YOUR GOAL.
Copy out every line of the listing below, leaving out the pictures.

Data entries:
-- Begin --
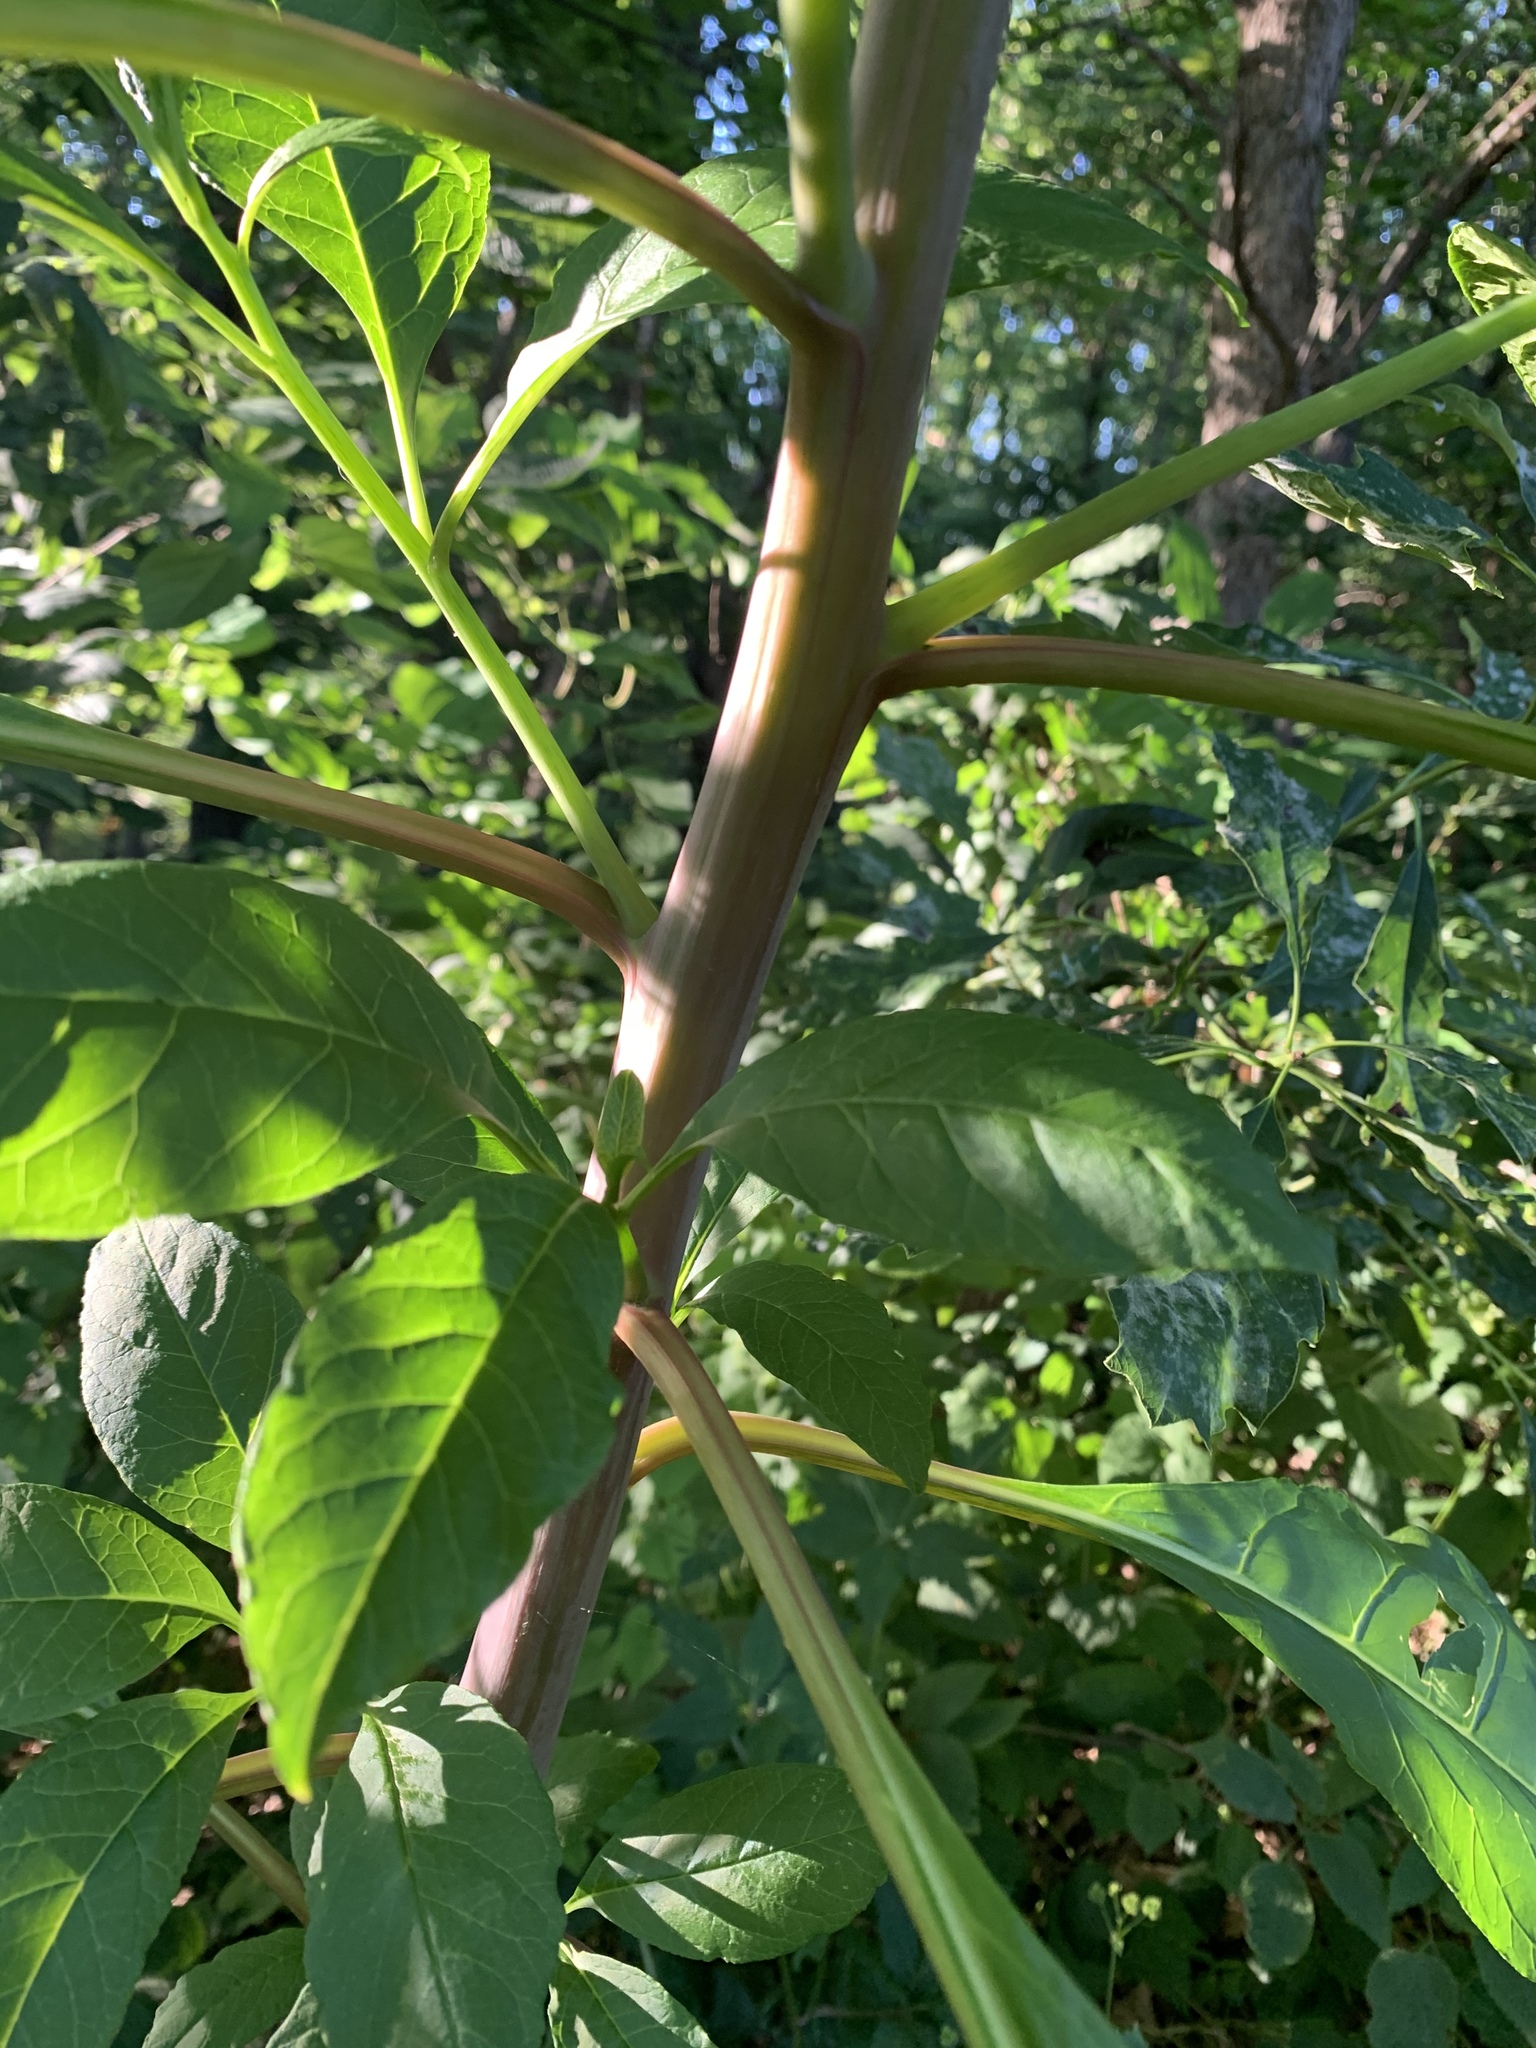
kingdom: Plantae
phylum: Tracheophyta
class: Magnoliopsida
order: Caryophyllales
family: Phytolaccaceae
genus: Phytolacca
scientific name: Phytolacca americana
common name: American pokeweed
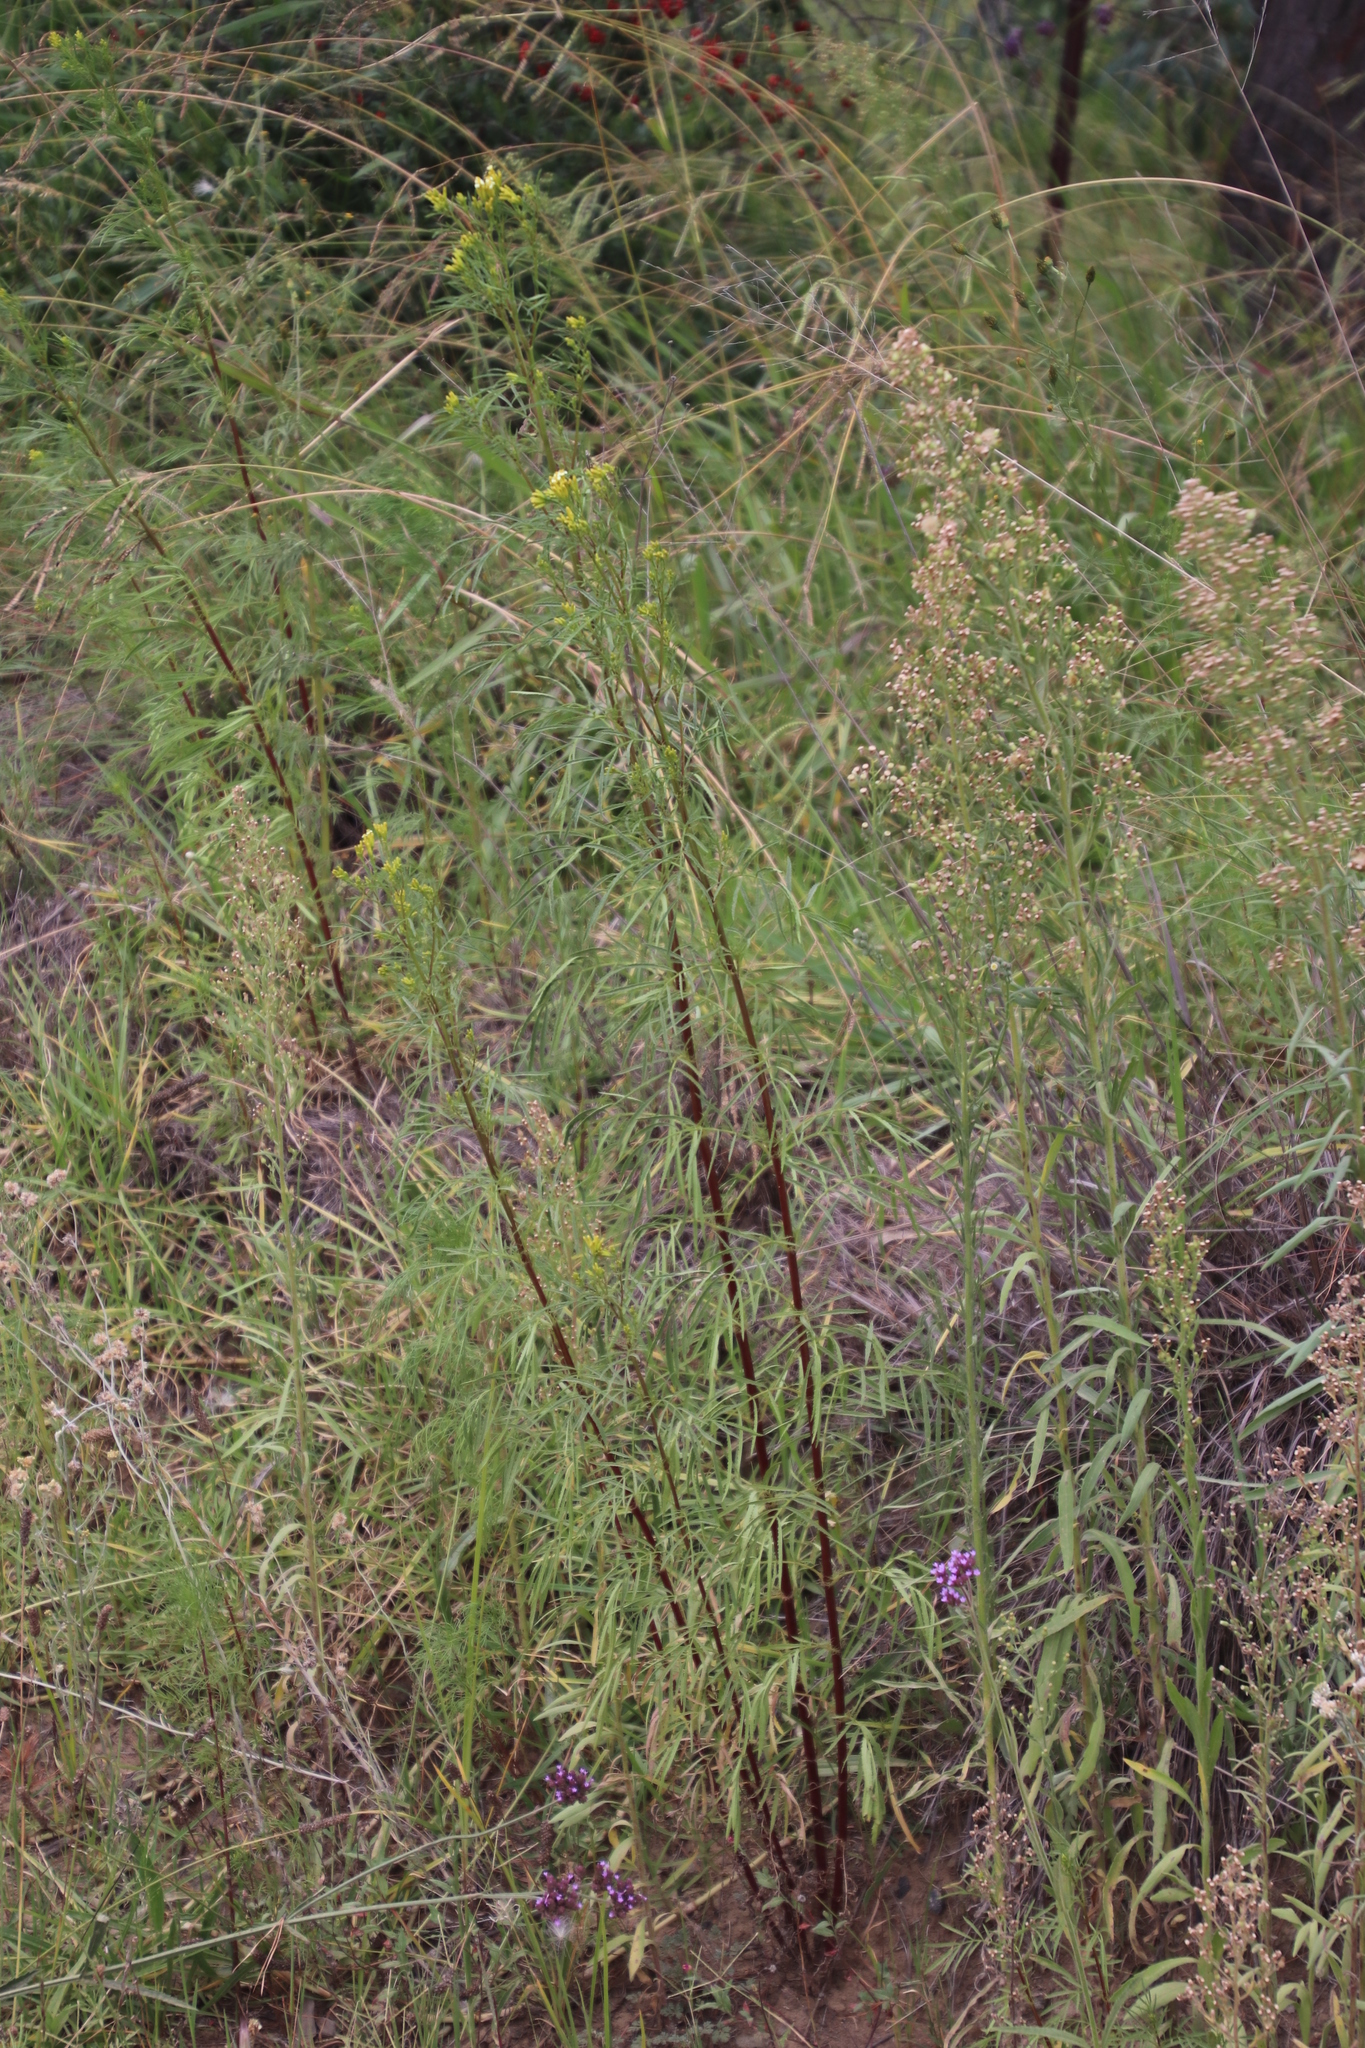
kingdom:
-- End --
EXPECTED ANSWER.
kingdom: Plantae
phylum: Tracheophyta
class: Magnoliopsida
order: Caryophyllales
family: Phytolaccaceae
genus: Phytolacca
scientific name: Phytolacca americana
common name: American pokeweed
kingdom:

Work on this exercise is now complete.